# [What is expected]
Could you write out the listing again, starting with the line that contains "x 360 pixels" and going on through the line that contains "- row: Battery | 230 mAh (up to 3 days)", with "pixels" swapped for "px" and nothing else changed? Leave the pictures out of your answer.

**** Extracted information ****

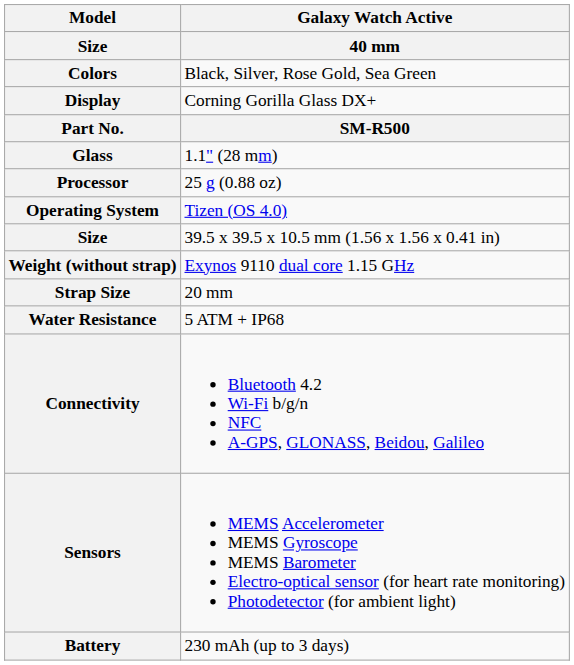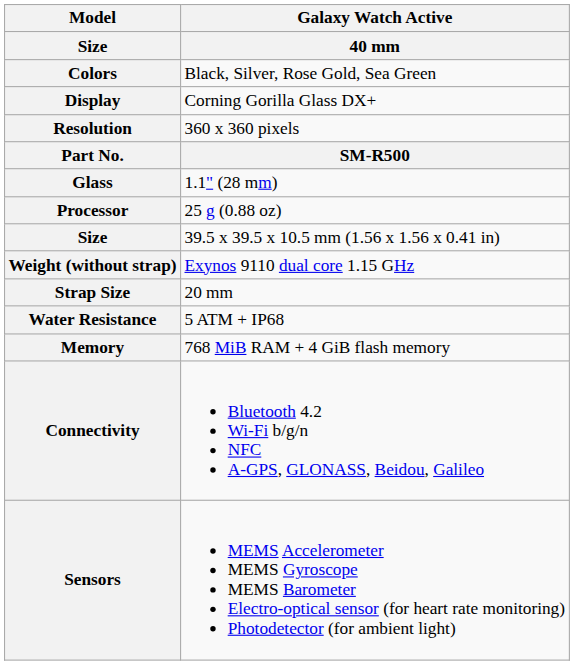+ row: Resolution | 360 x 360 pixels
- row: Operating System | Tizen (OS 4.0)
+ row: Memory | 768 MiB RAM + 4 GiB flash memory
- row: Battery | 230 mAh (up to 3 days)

****
**** Extracted information ****

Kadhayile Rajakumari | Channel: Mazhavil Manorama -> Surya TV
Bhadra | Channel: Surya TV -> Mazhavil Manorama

****

# [Complete answer]
+ row: Resolution | 360 x 360 px
- row: Operating System | Tizen (OS 4.0)
+ row: Memory | 768 MiB RAM + 4 GiB flash memory
- row: Battery | 230 mAh (up to 3 days)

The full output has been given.